Question

Which tool can remove SignalP predicted signal peptides from FASTA file?

0

Entering edit mode

5.4 years ago

elabb@fau • 0

L.S.,

I have a list of proteins from either the UniProtKB or PlasmoDB databases that have a SignalP annotation. These proteins are thus predicted to have a signal peptide, of varying length, for secretion. I can manually remove the sequence corresponding to the predicted signal peptide, but takes a lot of time :(

I was wondering if it's possible to these kinds of operations automatically, perhaps using some kind of online tool. Or do I need to program a script of some sort to perform the operation?

Kind regards, Arman

sequence • 2.7k views

ADD COMMENT • link 5.4 years ago by elabb@fau • 0

1

Entering edit mode

If you can get the ranges for each protein (without the signal peptide) in the form of a BED file then you can use bedtools getfasta (https://bedtools.readthedocs.io/en/latest/content/tools/getfasta.html) to do this.

For the initial table of ranges, you can download the UniProt data in GFF format and parse that table. Can you provide some examples?

ADD REPLY • link 5.4 years ago by vkkodali_ncbi ★ 3.7k

0

Entering edit mode

if you're able to put together a script that will be most convenient I assume.

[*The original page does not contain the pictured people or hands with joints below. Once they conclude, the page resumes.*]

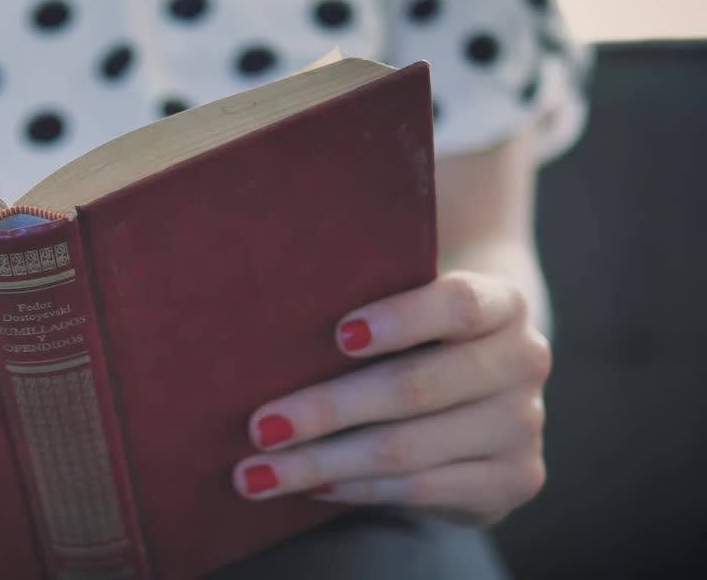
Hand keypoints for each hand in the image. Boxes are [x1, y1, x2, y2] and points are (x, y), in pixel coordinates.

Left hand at [233, 271, 551, 524]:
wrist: (491, 373)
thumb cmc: (421, 326)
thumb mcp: (409, 296)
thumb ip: (366, 295)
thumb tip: (269, 325)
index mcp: (504, 302)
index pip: (459, 305)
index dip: (400, 320)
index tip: (337, 336)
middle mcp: (525, 360)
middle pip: (415, 388)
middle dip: (327, 409)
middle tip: (260, 426)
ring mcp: (524, 424)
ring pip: (407, 449)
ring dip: (323, 463)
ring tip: (259, 472)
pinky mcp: (516, 479)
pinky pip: (420, 489)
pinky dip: (356, 488)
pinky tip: (310, 485)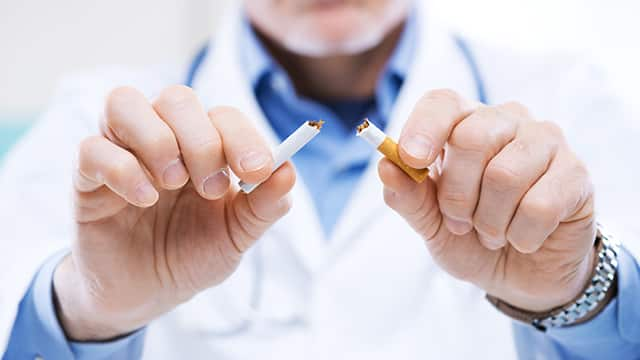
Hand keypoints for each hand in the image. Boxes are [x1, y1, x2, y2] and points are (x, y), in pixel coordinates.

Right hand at [54, 85, 294, 340]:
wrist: (147, 293)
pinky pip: (92, 148)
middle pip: (177, 98)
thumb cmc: (193, 254)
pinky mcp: (88, 177)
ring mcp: (123, 152)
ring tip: (173, 183)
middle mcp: (164, 138)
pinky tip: (143, 201)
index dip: (243, 136)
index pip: (223, 116)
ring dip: (157, 140)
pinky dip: (123, 169)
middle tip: (212, 188)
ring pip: (125, 102)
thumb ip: (264, 205)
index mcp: (205, 147)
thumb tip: (289, 168)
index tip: (254, 171)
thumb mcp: (237, 235)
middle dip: (201, 141)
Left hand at [379, 89, 595, 311]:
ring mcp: (545, 141)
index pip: (442, 103)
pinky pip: (539, 206)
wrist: (521, 273)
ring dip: (489, 222)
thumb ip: (408, 196)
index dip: (424, 127)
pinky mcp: (576, 173)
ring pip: (504, 175)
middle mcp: (506, 120)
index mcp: (464, 123)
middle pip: (471, 137)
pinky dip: (520, 236)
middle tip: (459, 222)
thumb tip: (385, 166)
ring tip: (491, 233)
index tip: (412, 159)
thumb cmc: (470, 238)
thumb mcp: (430, 224)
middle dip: (456, 195)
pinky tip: (522, 238)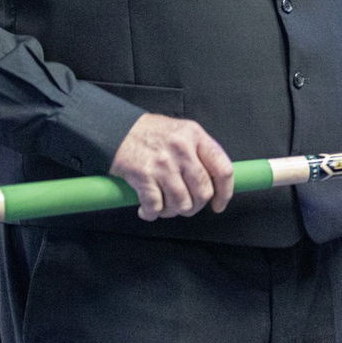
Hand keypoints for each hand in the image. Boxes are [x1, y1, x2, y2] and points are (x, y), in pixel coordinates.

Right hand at [110, 113, 235, 220]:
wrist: (116, 129)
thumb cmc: (150, 133)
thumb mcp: (181, 132)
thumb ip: (199, 152)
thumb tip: (214, 181)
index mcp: (195, 136)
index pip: (223, 169)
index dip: (225, 192)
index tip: (218, 204)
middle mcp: (182, 149)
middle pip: (203, 192)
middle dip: (195, 206)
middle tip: (186, 206)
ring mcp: (163, 163)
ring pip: (181, 203)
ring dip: (173, 211)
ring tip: (164, 206)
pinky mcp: (144, 175)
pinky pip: (156, 207)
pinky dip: (152, 213)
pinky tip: (148, 209)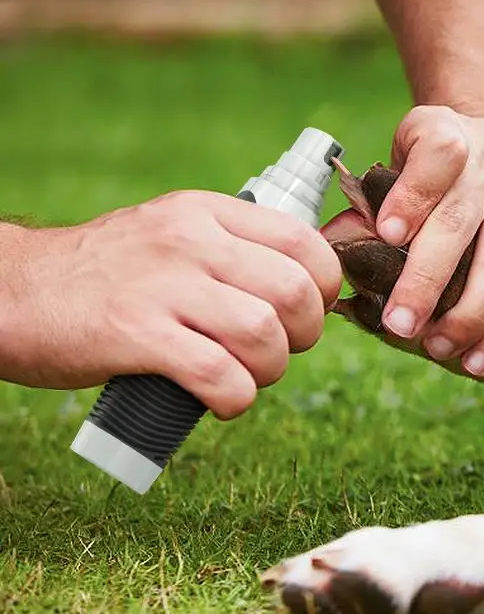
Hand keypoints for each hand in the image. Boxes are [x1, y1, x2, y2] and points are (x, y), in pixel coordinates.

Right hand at [0, 191, 341, 418]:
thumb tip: (303, 287)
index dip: (324, 285)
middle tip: (280, 350)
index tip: (309, 310)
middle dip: (304, 334)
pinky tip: (223, 400)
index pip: (302, 240)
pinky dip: (236, 397)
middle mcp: (189, 241)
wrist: (14, 291)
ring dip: (270, 369)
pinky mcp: (133, 334)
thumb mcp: (172, 234)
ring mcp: (161, 285)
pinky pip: (218, 373)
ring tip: (247, 377)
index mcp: (206, 212)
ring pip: (263, 332)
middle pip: (293, 290)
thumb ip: (231, 248)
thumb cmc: (108, 273)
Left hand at [375, 105, 483, 374]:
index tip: (388, 234)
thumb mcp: (402, 161)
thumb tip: (333, 245)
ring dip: (471, 315)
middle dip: (429, 279)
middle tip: (399, 324)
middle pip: (464, 220)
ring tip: (439, 347)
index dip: (413, 195)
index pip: (438, 157)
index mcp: (449, 132)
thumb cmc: (439, 166)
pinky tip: (476, 359)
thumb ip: (372, 201)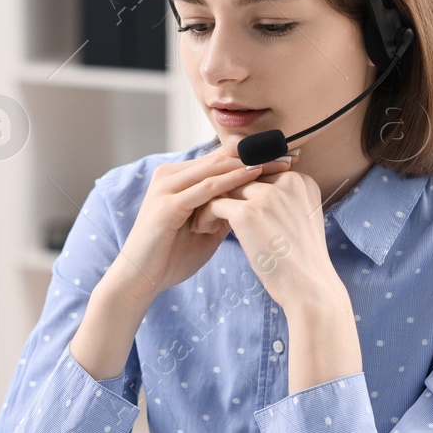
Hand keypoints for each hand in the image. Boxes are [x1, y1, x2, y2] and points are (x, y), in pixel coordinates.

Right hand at [109, 143, 295, 302]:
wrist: (141, 279)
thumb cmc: (172, 257)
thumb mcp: (207, 229)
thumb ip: (226, 211)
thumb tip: (254, 203)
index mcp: (179, 178)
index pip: (223, 159)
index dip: (256, 156)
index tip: (287, 157)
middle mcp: (171, 175)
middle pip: (222, 157)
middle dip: (259, 155)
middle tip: (291, 153)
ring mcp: (167, 187)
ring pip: (216, 168)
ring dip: (251, 163)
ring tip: (280, 161)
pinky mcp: (167, 204)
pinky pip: (205, 188)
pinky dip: (231, 181)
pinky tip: (254, 176)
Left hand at [201, 166, 340, 313]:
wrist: (309, 287)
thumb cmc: (301, 261)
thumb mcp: (299, 221)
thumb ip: (281, 202)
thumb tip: (249, 195)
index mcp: (301, 181)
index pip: (260, 175)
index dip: (243, 192)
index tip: (232, 208)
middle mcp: (287, 181)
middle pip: (242, 179)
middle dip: (226, 195)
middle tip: (211, 214)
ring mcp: (267, 196)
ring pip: (225, 187)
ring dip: (211, 204)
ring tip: (204, 223)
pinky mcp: (247, 213)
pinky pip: (214, 204)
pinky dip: (205, 216)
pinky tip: (203, 230)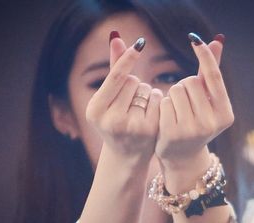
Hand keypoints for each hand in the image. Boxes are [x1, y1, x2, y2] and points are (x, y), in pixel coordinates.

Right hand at [86, 36, 162, 162]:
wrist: (126, 155)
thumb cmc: (115, 122)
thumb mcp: (107, 99)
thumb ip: (113, 69)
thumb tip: (116, 36)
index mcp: (96, 110)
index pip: (116, 78)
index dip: (127, 60)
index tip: (139, 45)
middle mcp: (111, 120)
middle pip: (132, 81)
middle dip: (134, 85)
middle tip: (129, 103)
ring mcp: (131, 127)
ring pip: (146, 89)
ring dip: (146, 93)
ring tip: (138, 110)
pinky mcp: (148, 130)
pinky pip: (157, 100)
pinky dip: (156, 101)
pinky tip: (150, 114)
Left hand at [155, 34, 233, 163]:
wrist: (183, 157)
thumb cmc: (196, 123)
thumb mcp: (209, 102)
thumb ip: (211, 73)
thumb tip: (217, 40)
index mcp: (224, 114)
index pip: (213, 77)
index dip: (204, 57)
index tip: (194, 39)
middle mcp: (211, 123)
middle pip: (190, 82)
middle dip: (184, 86)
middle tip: (185, 102)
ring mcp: (192, 130)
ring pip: (176, 90)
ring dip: (173, 95)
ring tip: (177, 111)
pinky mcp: (173, 133)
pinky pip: (164, 103)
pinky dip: (164, 106)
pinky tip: (167, 118)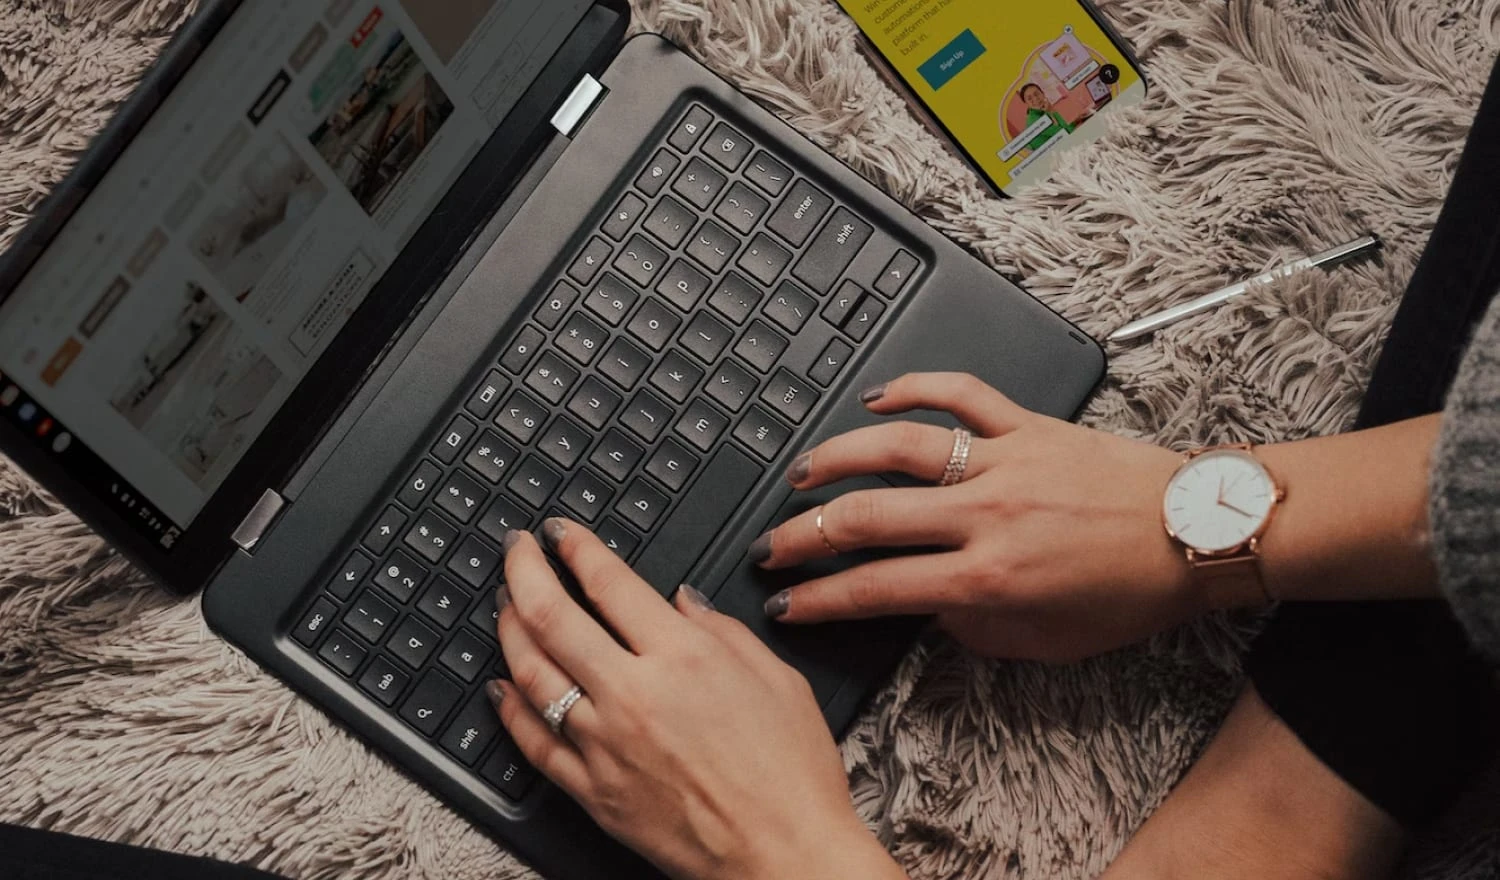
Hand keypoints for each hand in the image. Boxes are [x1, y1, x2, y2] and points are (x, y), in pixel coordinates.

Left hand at [489, 523, 906, 879]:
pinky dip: (509, 710)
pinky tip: (501, 688)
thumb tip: (681, 601)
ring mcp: (605, 744)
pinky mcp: (593, 792)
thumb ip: (723, 630)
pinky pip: (534, 743)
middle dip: (523, 570)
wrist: (784, 855)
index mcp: (683, 657)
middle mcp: (634, 694)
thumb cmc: (791, 775)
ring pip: (531, 673)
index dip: (575, 547)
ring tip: (504, 606)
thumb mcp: (777, 679)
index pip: (608, 582)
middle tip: (515, 549)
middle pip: (551, 616)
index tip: (560, 532)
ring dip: (509, 630)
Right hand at [752, 373, 1206, 663]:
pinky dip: (913, 388)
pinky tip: (876, 398)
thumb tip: (925, 607)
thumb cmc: (1128, 591)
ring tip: (802, 474)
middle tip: (772, 543)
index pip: (878, 588)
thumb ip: (973, 630)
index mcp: (989, 578)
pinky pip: (958, 393)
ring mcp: (1003, 461)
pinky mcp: (1026, 424)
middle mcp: (985, 516)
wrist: (1194, 534)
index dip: (820, 599)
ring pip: (898, 448)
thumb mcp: (1045, 642)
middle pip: (868, 518)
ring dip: (837, 458)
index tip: (786, 603)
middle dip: (804, 534)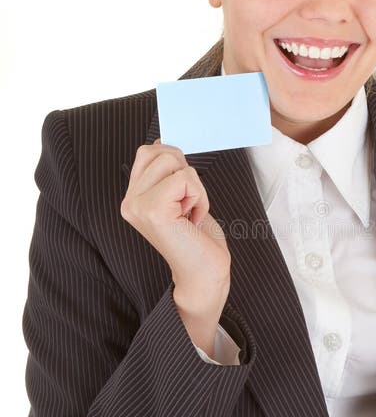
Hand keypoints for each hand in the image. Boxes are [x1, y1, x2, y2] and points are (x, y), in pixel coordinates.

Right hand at [121, 139, 230, 316]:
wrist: (204, 273)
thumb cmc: (196, 237)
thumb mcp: (179, 195)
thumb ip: (165, 172)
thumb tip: (159, 143)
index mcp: (132, 197)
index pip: (148, 152)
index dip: (176, 166)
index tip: (181, 197)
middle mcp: (129, 202)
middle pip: (161, 152)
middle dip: (186, 174)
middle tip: (186, 206)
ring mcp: (138, 206)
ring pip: (174, 163)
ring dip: (195, 187)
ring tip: (189, 213)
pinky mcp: (154, 210)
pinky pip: (185, 179)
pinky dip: (200, 196)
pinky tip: (193, 219)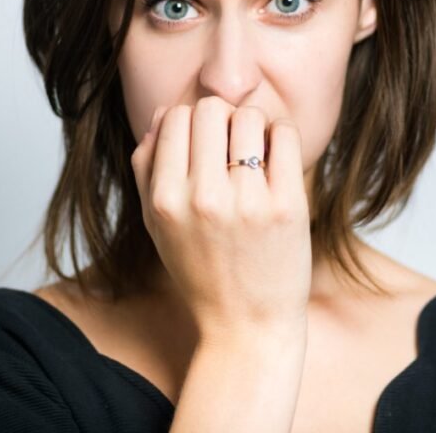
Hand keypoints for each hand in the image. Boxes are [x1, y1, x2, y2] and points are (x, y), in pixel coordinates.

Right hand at [130, 96, 312, 340]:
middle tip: (231, 144)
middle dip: (221, 118)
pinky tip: (275, 156)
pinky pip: (284, 135)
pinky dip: (280, 134)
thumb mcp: (157, 226)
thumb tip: (160, 115)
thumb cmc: (200, 271)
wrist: (247, 325)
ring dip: (252, 125)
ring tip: (254, 151)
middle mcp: (203, 198)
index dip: (190, 122)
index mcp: (165, 200)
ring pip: (248, 116)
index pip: (174, 117)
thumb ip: (147, 169)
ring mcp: (248, 202)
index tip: (204, 142)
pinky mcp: (288, 205)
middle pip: (210, 109)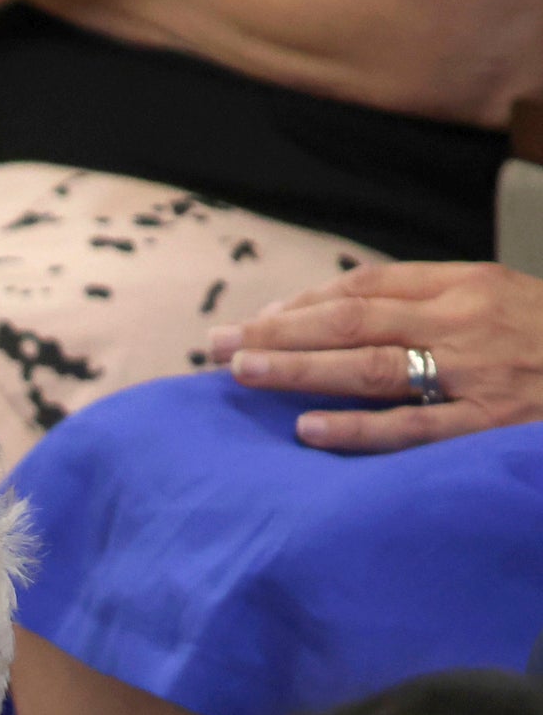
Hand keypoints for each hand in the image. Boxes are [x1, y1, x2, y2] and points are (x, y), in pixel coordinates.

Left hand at [209, 262, 542, 450]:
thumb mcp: (500, 301)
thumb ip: (430, 302)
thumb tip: (342, 316)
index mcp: (466, 286)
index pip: (364, 287)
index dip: (301, 305)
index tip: (253, 322)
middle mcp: (465, 323)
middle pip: (352, 320)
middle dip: (276, 332)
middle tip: (215, 345)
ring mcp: (476, 376)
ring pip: (370, 366)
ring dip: (298, 369)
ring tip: (241, 372)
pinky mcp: (489, 425)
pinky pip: (412, 427)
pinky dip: (356, 428)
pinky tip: (306, 429)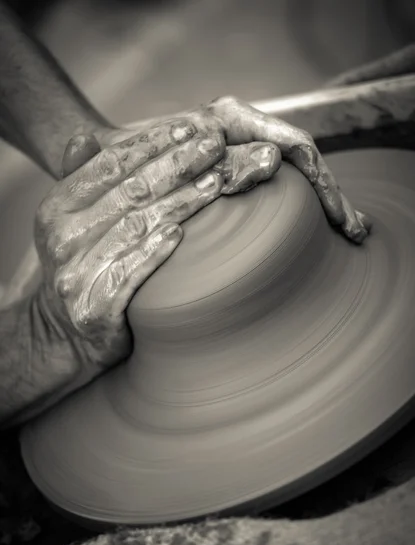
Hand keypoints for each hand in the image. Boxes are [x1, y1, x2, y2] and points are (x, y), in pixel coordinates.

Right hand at [33, 118, 278, 381]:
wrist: (62, 332)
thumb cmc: (81, 267)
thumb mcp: (70, 222)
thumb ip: (82, 181)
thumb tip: (83, 138)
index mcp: (58, 207)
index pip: (110, 164)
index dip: (153, 143)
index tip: (192, 128)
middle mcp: (63, 237)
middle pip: (130, 191)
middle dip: (177, 162)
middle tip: (216, 145)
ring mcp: (76, 273)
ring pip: (136, 227)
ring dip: (180, 201)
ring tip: (216, 180)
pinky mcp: (94, 307)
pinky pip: (131, 273)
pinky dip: (156, 251)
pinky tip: (181, 233)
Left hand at [99, 96, 371, 242]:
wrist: (103, 157)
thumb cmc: (122, 154)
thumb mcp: (157, 156)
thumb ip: (211, 157)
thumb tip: (266, 156)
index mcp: (228, 119)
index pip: (293, 147)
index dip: (319, 183)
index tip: (336, 218)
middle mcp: (241, 131)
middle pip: (301, 161)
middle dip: (331, 196)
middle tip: (352, 231)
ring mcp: (239, 150)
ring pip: (293, 175)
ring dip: (324, 202)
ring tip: (350, 232)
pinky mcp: (234, 171)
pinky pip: (276, 187)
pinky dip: (300, 206)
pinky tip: (318, 230)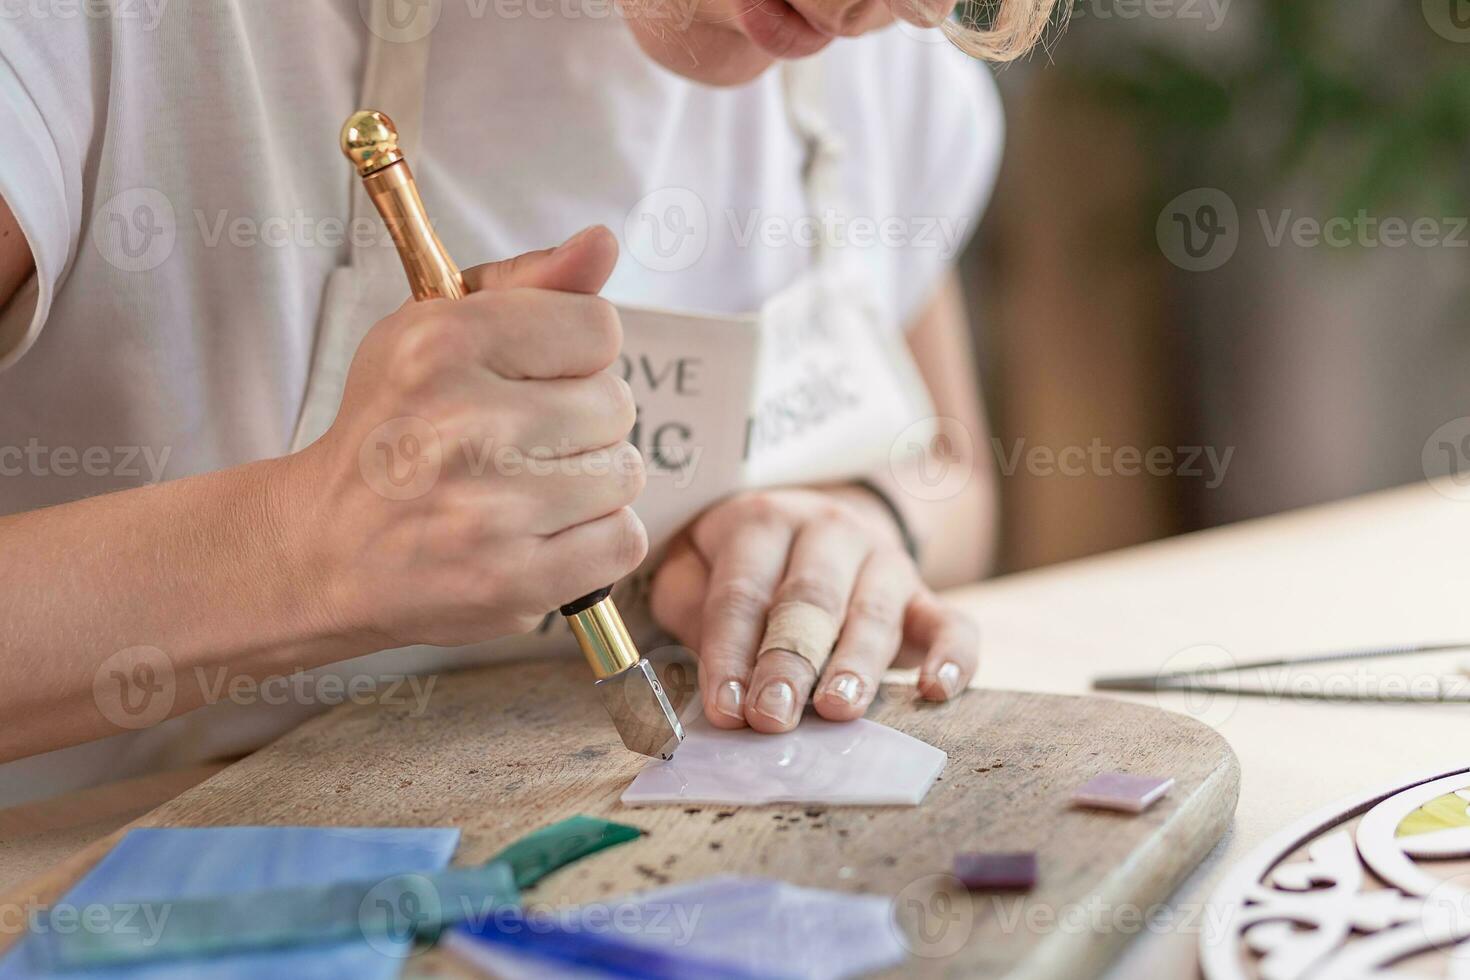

ADD REPLY • link 5.4 years ago by lieven.sterck 15k

0

Entering edit mode

Here for example: https://www.uniprot.org/uniprot/?query=organism%3A%22Plasmodium%20falciparum%20(isolate%203D7)%20%5B36329%5D%22%20annotation%3A(type%3Asignal)&columns=id%2Centry%20name%2Creviewed%2Cprotein%20names%2Cgenes%2Corganism%2Clength%2Cfeature(SIGNAL)%2Cdatabase(EnsemblProtists)%2Cdatabase(EuPathDB)&sort=score

ADD REPLY • link 5.4 years ago by elabb@fau • 0

0

Entering edit mode

Alright! I have to process this information in order for me to fully understand what you've done ;) Can you send me the file with the mature protein sequences?

Thank you for your time!

ADD REPLY • link 5.4 years ago by elabb@fau • 0

score 4 · Accepted Answer · 2018-12-13

I followed your Uniprot link and clicked on the 'Download' button to download two files:

Download all 359 proteins in GFF format (uniprot.gff file)
Download all 359 proteins in FASTA format (uniprot.fasta file)

Then, I processed the two files as follows:

Process uniprot.gff file to create a BED-like file that has three columns: uniprot accession, protein start position, protein end position.
Process uniprot.fasta file to convert the headers to just have only the uniprot accession
Use bedtools getfasta to fetch the mature protein sequences

You can use the following code:

## step 1 - processing uniprot GFF file
cat uniprot.gff \
    | grep -E '^##sequence-region|Signal peptide' \
    | perl -pe 's/##sequence-region ([^ ]*) (\d+) (\d+)/\1\t\2\t\3/g' \
    | awk 'BEGIN{FS="\t";OFS="\t"}{if (NF==3) {p=$1; e=$3} else {s=$5+1; print p,s,e}}' \
    > uniprot.bed

## step 2 - processing the uniprot.fasta file. Note, this overwrites the existing file
sed -ri 's/>[a-z]*\|([^\|]*).*$/>\1/g' uniprot.fasta

## step 3 - generate new fasta file with just the mature peptide sequences
bedtools getfasta -fi uniprot.fasta -bed uniprot.bed | fold -w 60 > uniprot.mat_pep.fasta

Out of the 359 proteins, one of them (Q7KQM4) did not have signal peptide so it is not included in the final output file uniprot.mat_pep.fasta.